The singular clinical use of estramustine phosphate is in the management of individuals with prostate cancer, either metastatic or hormone-refractory.1
Patients with hormone-refractory prostate cancer with bone pain may be effectively managed, pallitavely, by a combination of mitoxantrone and prednisone.3
Estromustine by itself exhibits about a 20% response rate when given as a single agent.
When estromustine is used along with either a taxane (paclitaxel or docetaxel) or etoposide, response rates increase to about 45%.
With respect to overall survival advantage, a comparison of the docetaxel prednisone combination with the mitoxantrone-prednisone protocol indicated that the former was comparatively advantageous.

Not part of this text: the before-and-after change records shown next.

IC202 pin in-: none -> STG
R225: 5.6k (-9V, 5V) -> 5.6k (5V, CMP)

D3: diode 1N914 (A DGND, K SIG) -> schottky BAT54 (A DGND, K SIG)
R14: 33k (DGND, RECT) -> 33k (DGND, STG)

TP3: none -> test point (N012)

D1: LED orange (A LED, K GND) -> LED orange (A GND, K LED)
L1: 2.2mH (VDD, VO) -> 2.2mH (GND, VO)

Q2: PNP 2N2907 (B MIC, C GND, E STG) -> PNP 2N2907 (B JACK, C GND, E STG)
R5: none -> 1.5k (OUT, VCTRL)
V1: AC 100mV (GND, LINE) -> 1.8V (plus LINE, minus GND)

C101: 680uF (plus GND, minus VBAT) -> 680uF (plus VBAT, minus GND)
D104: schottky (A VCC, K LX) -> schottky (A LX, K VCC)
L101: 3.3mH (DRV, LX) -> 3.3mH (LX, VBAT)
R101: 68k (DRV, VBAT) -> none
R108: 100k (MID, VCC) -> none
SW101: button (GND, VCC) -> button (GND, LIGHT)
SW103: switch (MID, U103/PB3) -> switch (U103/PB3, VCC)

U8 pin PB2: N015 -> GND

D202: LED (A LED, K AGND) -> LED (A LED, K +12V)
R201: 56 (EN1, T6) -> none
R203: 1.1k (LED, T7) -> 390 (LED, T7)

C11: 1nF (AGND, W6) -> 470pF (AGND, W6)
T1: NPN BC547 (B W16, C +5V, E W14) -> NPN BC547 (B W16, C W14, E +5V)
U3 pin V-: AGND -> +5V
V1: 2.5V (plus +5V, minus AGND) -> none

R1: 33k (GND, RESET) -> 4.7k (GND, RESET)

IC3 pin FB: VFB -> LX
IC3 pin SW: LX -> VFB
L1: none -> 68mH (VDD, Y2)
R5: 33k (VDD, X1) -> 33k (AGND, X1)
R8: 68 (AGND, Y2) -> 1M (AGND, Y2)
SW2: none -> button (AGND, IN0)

Therefore, docetaxel along with prednisone represent standard of care in management of hormone-refractory prostate cancer.3
Side Effects:1,10
Administration of estramustine phosphate only rarely results in clinically important myelosuppression.
Nausea and vomiting represent principal toxicities.
Estromustine dosing does, however, result in estrogenic effects such as:
Gynecomastia
Impotence
Nipple tenderness
Increased thrombosis risk (thromboembolic complications may be noted in up to 10% of patients)
Fluid retention
Acute porphyria attacks
Decreased glucose tolerance
Hypersensitivity reactions such as angioedema.